Search the material for the string "metal" and copy each line where it occurs.
===== Source data
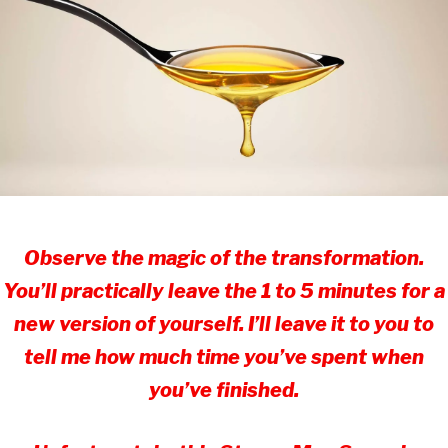
Observe the magic of the transformation.
You’ll practically leave the 1 to 5 minutes for a
new version of yourself. I’ll leave it to you to
tell me how much time you’ve spent when
you’ve finished.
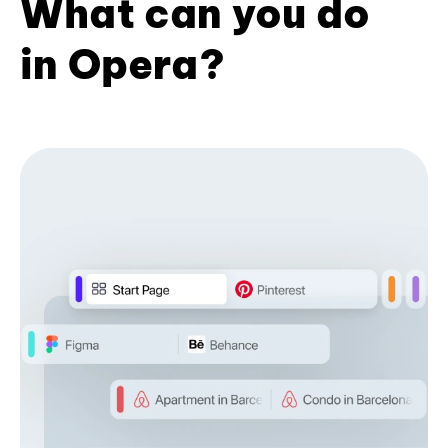
What can you do
in Opera?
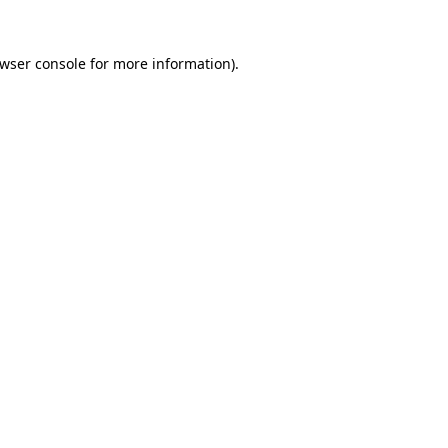
wser console
for more information).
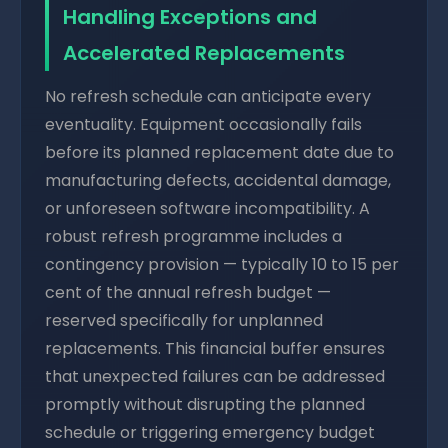
Handling Exceptions and
Accelerated Replacements
No refresh schedule can anticipate every
eventuality. Equipment occasionally fails
before its planned replacement date due to
manufacturing defects, accidental damage,
or unforeseen software incompatibility. A
robust refresh programme includes a
contingency provision — typically 10 to 15 per
cent of the annual refresh budget —
reserved specifically for unplanned
replacements. This financial buffer ensures
that unexpected failures can be addressed
promptly without disrupting the planned
schedule or triggering emergency budget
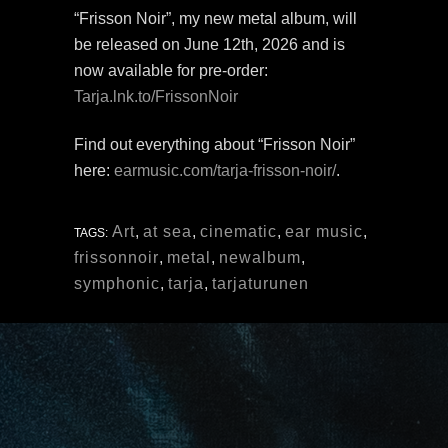
“Frisson Noir”, my new metal album, will
be released on June 12th, 2026 and is
now available for pre-order:
Tarja.lnk.to/FrissonNoir
Find out everything about “Frisson Noir”
here:
earmusic.com/tarja-frisson-noir/
.
Art
,
at sea
,
cinematic
,
ear music
,
TAGS:
frissonnoir
,
metal
,
newalbum
,
symphonic
,
tarja
,
tarjaturunen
==========
▶ _Response to the task_
“Frisson Noir”, my new metal album, will
metal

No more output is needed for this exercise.